Le site des Rives de la Haute-Deûle représente au total une centaine d'hectares, constituée en majorité de friches industrielles. Immédiatement, les élus ont souhaité contenir l'action publique à un premier secteur opérationnel de 25 ha, donnant le ton de la qualité urbaine voulue pour ce projet, et validant les démarches en termes de développement économique, de performances thermiques des bâtiments ou de montage d'opérations mixtes. Autre élément important : nous ne sommes pas sur un site vierge.
Le projet urbain doit apporter quelque chose aux populations en place. Cela suppose de mailler le territoire, pour relier le tissu existant au nouveau quartier et d'en valoriser au mieux les caractéristiques. Ici, le canal et le patrimoine industriel sont des éléments structurants du projet.

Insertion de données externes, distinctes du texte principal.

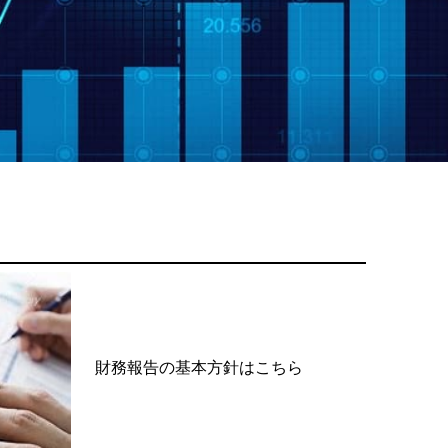
財務報告の基本方針はこちら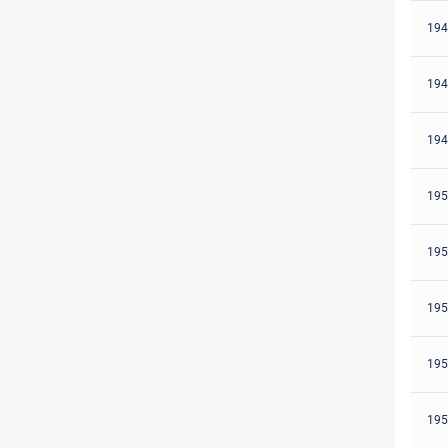
194
194
194
195
195
195
195
195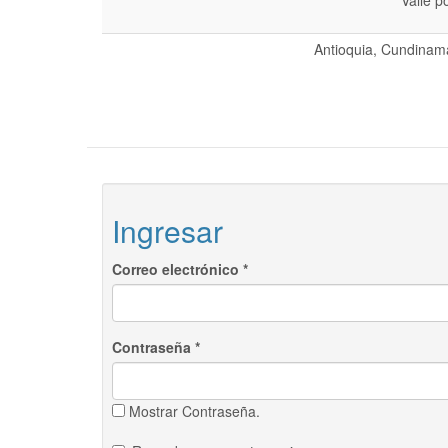
Valle p
Antioquia, Cundinama
Ingresar
Correo electrónico
*
Contraseña
*
Mostrar Contraseña.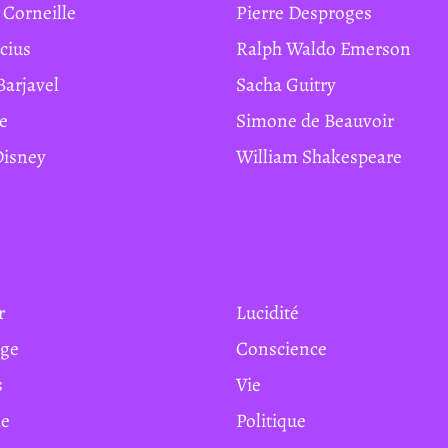
e Corneille
Pierre Desproges
ucius
Ralph Waldo Emerson
Barjavel
Sacha Guitry
te
Simone de Beauvoir
 Disney
William Shakespeare
r
Lucidité
age
Conscience
s
Vie
e
Politique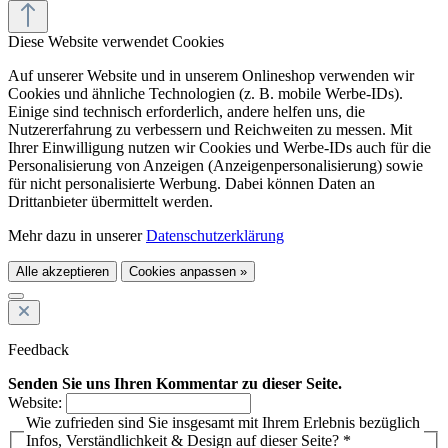
Diese Website verwendet Cookies
Auf unserer Website und in unserem Onlineshop verwenden wir
Cookies und ähnliche Technologien (z. B. mobile Werbe-IDs).
Einige sind technisch erforderlich, andere helfen uns, die
Nutzererfahrung zu verbessern und Reichweiten zu messen. Mit
Ihrer Einwilligung nutzen wir Cookies und Werbe-IDs auch für die
Personalisierung von Anzeigen (Anzeigenpersonalisierung) sowie
für nicht personalisierte Werbung. Dabei können Daten an
Drittanbieter übermittelt werden.
Mehr dazu in unserer
Datenschutzerklärung
Alle akzeptieren
Cookies anpassen »
Feedback
Senden Sie uns Ihren Kommentar zu dieser Seite.
Website:
Wie zufrieden sind Sie insgesamt mit Ihrem Erlebnis bezüglich
Infos, Verständlichkeit & Design auf dieser Seite? *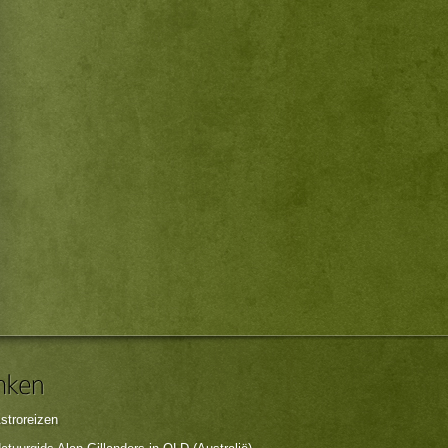
stroreizen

- Quels sont les effets de la conjoncture immobilière sur le projet ?

Pour l'instant, je n'ai pas encore observé de ralentissement sur les projets menés dans le périmètre de la ZAC. Je note que dans une conjoncture immobilière difficile, nous venons d'attribuer les droits à construire au promoteur Nacarat, pour un îlot mixte de 7 000 m², sans que les charges de cession foncière ou le niveau de performance thermique des bâtiments aient posé problème. En dehors du phasage des opérations, qui nous a effectivement été favorable, il y a des effets d'entraînement importants entre le développement économique et l'urbain. Aujourd'hui, les promoteurs ne réalisent que s'ils ont des perspectives de commercialisation intéressantes. Les 1 500 nouveaux emplois créés sur le site par Euratechnologies sont un véritable moteur pour le projet.

- Quelles sont les prochaines étapes pour les Rives de la Haute- Deûle ?

La première phase représentait initialement 150 000 m² Shon. Nous allons sans doute densifier un peu et la porter à 180 000 m². Les surfaces tertiaires des bâtiments Le Blan-Lafont sont commercialisés à 90 %.
En ce qui concerne les logements, tous certifiés Qualité et environnement, l'année 2010 marquera une étape importante puisque la plupart des 500 logements seront mis en chantier, exception faite des programmes sur la gare d'eau.
Le maillage du territoire devrait enfin progresser, avec notamment la réalisation d'un pont mobile sur la Deûle, dans le prolongement de la rue Canrobert, et l'aménagement de la voie des Saules, reliant le cœur du projet au quartier du marais de Lomme.